If `A` is an `m`-by-`n` matrix, and `S` is a diagonal matrix, then the size of `S` is as follows:

• The economy-sized decomposition `svd(A,"econ")` returns `S` as a square matrix of order `min([m,n])`.

• For complete decompositions, `svd(A)` returns `S` with the same size as `A`.

Additionally, the singular values in `S` are returned in a column vector or diagonal matrix depending on how you call `svd` and whether you specify the `outputForm` option:

• If you call `svd` with one output or specify the `"vector"` option, then `S` is a column vector.

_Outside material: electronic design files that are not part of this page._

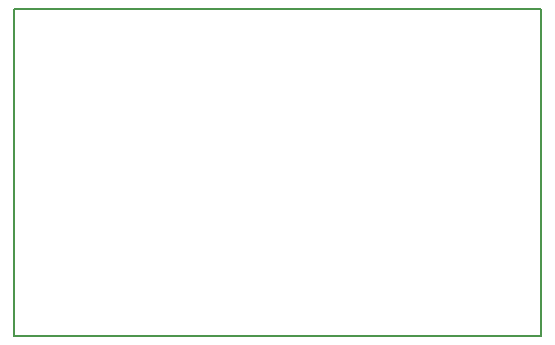
<source format=gbr>
G04 #@! TF.FileFunction,Profile,NP*
%FSLAX46Y46*%
G04 Gerber Fmt 4.6, Leading zero omitted, Abs format (unit mm)*
G04 Created by KiCad (PCBNEW 4.0.6+dfsg1-1) date Tue Feb 13 22:00:55 2018*
%MOMM*%
%LPD*%
G01*
G04 APERTURE LIST*
%ADD10C,0.100000*%
%ADD11C,0.150000*%
G04 APERTURE END LIST*
D10*
D11*
X122500000Y-110200000D02*
X122500000Y-82500000D01*
X167100000Y-110200000D02*
X122500000Y-110200000D01*
X167100000Y-82500000D02*
X167100000Y-110200000D01*
X122500000Y-82500000D02*
X167100000Y-82500000D01*
M02*

</source>
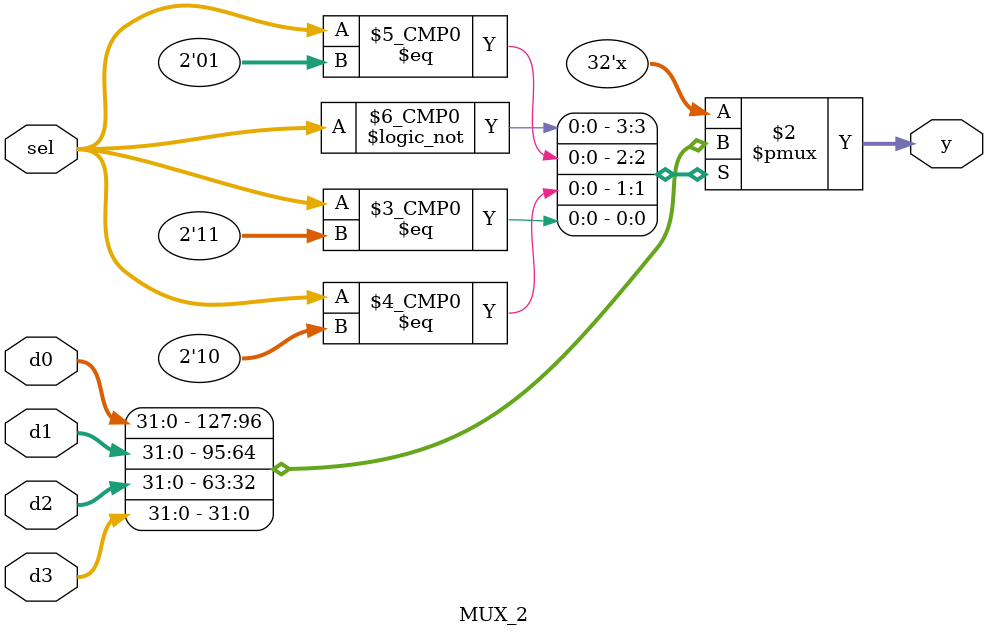
<source format=v>
module MUX_2(
           input [31:0]      d0, d1, d2, d3,
           input [1:0]       sel,
           output reg [31:0] y);
   always @(*) begin
      case(sel)
        2'b00: y <= d0;
        2'b01: y <= d1;
        2'b10: y <= d2;
        2'b11: y <= d3;
        default: y <= d0;
      endcase // case (sel)
   end
endmodule // MUX

</source>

• If you call `svd` with multiple outputs or specify the `"matrix"` option, then `S` is a diagonal matrix.

Depending on whether you specify one output or multiple outputs, `svd` can return different singular values that are still numerically accurate.

Right singular vectors, returned as the columns of a matrix.

• For an `m`-by-`n` matrix `A` with `m < n`, the economy decomposition `svd(A,"econ")` computes only the first `m` columns of `V`. In this case, the columns of `V` are orthogonal and `V` is an `n`-by-`m` matrix that satisfies ${V}^{H}V={I}_{m}$.

• For complete decompositions, `svd(A)` returns `V` as an `n`-by-`n` unitary matrix satisfying $V{V}^{H}={V}^{H}V={I}_{n}$. The columns of `V` that do not correspond to nonzero singular values form a set of orthonormal basis vectors for the null space of `A`.

Different machines and releases of MATLAB can produce different singular vectors that are still numerically accurate. Corresponding columns in `U` and `V` can flip their signs, since this does not affect the value of the expression `A = U*S*V'`.